# EXERCISE DIRECTIONS
Please give the lines below again exactly as they stand, from the one that contains "47: (825, 283, 2.18)" up to and including the one that contains "19: (22, 328, 10.46)", leaving all pictures out.

# PROVIDED MATERIAL
_ _ _
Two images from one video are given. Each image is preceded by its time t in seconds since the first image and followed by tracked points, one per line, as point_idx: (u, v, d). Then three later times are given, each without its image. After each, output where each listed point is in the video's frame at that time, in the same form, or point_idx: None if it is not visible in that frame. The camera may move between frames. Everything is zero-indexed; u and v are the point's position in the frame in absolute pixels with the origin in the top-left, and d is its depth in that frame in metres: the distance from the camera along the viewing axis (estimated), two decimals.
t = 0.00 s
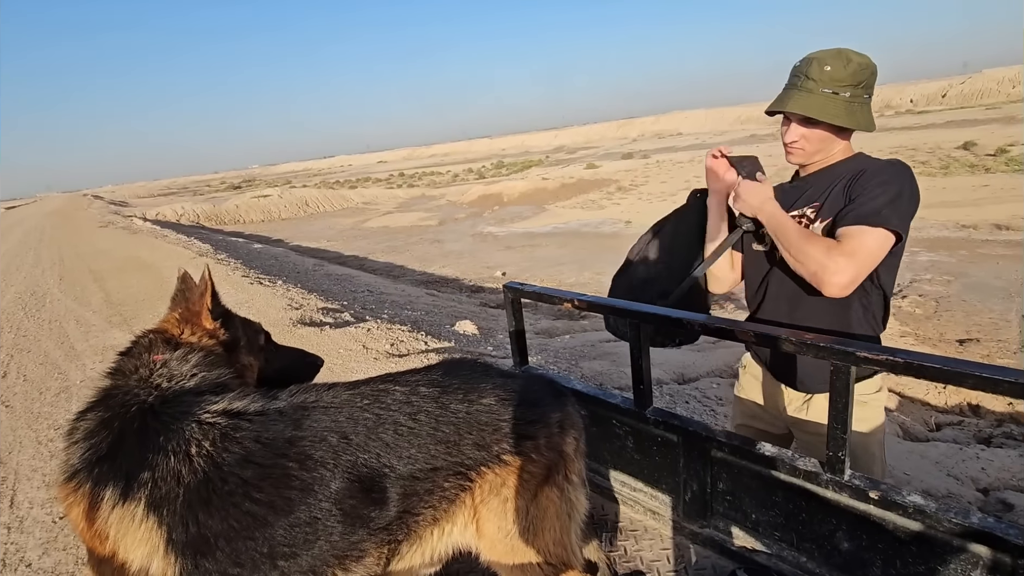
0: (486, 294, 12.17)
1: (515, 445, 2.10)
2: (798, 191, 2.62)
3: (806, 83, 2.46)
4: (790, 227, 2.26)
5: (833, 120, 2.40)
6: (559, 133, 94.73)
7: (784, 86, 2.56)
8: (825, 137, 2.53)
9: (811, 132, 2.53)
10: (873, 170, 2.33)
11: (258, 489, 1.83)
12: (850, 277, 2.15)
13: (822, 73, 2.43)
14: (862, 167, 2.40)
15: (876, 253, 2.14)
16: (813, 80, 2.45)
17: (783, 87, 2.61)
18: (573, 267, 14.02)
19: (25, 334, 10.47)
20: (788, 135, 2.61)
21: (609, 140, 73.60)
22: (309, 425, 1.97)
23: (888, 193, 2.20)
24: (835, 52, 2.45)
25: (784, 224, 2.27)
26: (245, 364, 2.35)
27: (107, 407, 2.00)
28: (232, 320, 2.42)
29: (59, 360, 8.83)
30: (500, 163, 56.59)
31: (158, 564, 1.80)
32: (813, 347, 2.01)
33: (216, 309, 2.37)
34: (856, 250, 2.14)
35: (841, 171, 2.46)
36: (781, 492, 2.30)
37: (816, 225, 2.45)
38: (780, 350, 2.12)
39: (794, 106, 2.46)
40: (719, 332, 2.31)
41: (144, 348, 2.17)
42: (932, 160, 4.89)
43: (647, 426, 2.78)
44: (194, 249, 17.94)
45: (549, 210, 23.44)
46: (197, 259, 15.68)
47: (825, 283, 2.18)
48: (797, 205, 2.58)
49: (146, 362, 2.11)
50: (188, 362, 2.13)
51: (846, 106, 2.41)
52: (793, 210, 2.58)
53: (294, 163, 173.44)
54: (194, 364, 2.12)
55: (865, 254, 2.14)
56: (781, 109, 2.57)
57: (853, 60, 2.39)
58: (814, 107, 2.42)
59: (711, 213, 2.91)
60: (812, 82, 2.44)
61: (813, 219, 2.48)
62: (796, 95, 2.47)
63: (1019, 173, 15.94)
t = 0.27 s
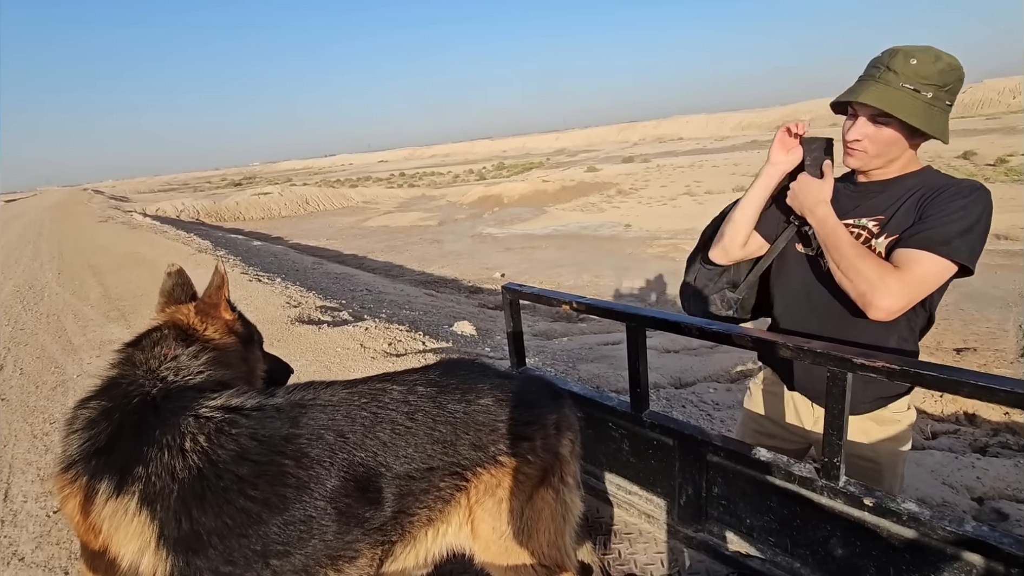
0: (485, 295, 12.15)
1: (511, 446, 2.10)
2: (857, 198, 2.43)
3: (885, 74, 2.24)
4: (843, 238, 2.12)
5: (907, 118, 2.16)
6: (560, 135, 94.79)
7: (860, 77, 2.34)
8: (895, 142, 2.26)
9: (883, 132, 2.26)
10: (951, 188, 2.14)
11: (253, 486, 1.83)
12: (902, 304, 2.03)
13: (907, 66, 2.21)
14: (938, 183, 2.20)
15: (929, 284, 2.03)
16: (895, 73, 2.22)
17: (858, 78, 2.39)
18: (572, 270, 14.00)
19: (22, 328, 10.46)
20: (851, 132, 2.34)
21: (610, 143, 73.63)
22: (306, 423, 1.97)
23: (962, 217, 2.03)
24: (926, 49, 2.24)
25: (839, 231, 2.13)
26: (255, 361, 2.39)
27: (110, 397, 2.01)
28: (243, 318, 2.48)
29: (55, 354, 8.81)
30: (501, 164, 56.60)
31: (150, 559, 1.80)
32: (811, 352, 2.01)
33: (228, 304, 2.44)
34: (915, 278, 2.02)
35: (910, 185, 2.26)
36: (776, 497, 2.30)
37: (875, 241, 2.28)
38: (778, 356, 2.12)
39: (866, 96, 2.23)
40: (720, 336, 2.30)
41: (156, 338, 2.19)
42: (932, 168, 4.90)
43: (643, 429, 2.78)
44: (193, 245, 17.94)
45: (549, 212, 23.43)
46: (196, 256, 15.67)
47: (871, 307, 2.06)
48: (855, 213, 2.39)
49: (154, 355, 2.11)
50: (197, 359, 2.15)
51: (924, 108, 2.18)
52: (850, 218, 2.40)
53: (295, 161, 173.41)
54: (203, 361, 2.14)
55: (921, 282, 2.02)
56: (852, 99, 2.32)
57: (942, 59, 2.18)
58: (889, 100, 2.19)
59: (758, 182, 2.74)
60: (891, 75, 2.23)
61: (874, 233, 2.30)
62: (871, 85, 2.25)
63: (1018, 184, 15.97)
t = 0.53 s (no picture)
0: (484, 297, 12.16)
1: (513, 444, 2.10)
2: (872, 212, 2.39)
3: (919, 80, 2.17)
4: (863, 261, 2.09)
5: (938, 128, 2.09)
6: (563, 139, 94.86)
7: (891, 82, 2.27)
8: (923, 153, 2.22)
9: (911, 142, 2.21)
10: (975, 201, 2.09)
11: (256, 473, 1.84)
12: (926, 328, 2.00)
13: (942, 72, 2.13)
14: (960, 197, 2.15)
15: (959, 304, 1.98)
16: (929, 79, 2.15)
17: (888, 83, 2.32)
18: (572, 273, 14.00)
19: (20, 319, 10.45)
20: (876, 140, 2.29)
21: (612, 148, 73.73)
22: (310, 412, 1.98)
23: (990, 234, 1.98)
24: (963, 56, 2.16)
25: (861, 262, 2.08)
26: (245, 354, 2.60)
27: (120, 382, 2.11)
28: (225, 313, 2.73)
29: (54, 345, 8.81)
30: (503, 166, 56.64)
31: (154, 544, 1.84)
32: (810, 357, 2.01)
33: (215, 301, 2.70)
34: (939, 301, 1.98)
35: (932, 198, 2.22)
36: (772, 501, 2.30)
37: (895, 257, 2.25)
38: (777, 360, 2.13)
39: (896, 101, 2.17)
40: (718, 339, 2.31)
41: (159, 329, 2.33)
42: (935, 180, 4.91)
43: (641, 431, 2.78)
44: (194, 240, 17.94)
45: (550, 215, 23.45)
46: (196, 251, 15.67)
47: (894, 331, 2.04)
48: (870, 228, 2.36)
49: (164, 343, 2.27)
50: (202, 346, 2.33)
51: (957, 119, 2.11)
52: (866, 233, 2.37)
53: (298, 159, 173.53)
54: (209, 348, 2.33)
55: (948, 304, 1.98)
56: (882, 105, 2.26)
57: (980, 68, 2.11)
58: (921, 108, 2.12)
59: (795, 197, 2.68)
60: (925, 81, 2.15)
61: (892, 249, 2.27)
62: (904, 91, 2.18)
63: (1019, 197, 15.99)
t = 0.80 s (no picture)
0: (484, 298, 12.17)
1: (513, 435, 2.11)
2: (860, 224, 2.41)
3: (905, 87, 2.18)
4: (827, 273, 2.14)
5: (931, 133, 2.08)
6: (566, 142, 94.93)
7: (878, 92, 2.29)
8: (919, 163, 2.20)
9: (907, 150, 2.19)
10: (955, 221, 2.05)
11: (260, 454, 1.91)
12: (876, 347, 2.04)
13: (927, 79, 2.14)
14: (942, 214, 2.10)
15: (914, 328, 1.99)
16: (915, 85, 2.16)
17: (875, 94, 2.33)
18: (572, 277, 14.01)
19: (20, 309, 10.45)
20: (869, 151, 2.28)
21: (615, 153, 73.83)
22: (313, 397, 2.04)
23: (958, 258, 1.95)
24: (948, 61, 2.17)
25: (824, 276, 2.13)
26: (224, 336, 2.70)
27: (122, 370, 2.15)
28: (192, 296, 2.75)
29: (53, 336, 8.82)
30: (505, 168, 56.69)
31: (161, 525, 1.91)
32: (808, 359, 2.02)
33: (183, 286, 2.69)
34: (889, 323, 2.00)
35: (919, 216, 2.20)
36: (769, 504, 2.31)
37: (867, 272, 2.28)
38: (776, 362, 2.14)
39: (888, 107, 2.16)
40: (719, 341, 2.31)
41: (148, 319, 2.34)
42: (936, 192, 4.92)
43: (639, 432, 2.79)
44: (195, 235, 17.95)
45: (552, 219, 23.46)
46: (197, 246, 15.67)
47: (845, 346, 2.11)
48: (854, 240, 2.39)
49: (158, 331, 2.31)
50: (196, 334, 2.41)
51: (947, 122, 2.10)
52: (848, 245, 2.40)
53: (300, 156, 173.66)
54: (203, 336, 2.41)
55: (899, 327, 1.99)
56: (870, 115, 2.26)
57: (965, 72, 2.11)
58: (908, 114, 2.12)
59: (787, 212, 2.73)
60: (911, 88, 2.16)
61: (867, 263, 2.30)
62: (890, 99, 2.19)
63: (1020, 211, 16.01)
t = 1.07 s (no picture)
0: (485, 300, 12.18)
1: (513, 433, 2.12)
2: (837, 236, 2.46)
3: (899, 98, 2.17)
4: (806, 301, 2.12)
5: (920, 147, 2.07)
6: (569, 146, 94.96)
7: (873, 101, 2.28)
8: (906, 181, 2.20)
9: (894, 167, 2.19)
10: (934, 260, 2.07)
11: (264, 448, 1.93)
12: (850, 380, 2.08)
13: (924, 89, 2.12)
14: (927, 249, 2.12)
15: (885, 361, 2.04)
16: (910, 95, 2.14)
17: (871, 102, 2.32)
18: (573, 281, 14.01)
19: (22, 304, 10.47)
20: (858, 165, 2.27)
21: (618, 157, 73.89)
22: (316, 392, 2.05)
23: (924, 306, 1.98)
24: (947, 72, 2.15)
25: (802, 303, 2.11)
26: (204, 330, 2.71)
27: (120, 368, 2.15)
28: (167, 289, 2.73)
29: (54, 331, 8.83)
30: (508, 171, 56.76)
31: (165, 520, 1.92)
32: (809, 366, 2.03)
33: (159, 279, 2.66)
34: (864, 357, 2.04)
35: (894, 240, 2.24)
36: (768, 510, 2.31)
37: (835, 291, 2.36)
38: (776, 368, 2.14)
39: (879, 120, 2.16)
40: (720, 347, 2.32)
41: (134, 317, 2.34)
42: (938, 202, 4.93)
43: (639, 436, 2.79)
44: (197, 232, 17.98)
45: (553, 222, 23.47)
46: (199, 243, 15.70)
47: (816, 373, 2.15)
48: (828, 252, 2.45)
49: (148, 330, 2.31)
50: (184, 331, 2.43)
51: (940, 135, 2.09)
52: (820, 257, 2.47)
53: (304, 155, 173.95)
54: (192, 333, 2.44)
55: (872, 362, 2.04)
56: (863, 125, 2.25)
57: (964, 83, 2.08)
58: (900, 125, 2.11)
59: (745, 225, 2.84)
_ _ _
# YOUR RESPONSE
47: (825, 283, 2.18)
48: (797, 205, 2.58)
49: (146, 362, 2.11)
50: (188, 362, 2.13)
51: (846, 106, 2.41)
52: (793, 210, 2.58)
53: (294, 163, 173.44)
54: (194, 364, 2.12)
55: (865, 254, 2.14)
56: (781, 109, 2.57)
57: (853, 60, 2.39)
58: (814, 107, 2.42)
59: (711, 213, 2.91)
60: (812, 82, 2.44)
61: (813, 219, 2.48)
62: (796, 95, 2.47)
63: (1019, 173, 15.94)
t = 0.27 s
0: (485, 295, 12.15)
1: (511, 446, 2.10)
2: (857, 198, 2.43)
3: (885, 74, 2.24)
4: (843, 238, 2.12)
5: (907, 118, 2.16)
6: (560, 135, 94.79)
7: (860, 77, 2.34)
8: (895, 142, 2.26)
9: (883, 132, 2.26)
10: (951, 188, 2.14)
11: (253, 486, 1.83)
12: (902, 304, 2.03)
13: (907, 66, 2.21)
14: (938, 183, 2.20)
15: (929, 284, 2.03)
16: (895, 73, 2.22)
17: (858, 78, 2.39)
18: (572, 270, 14.00)
19: (22, 328, 10.46)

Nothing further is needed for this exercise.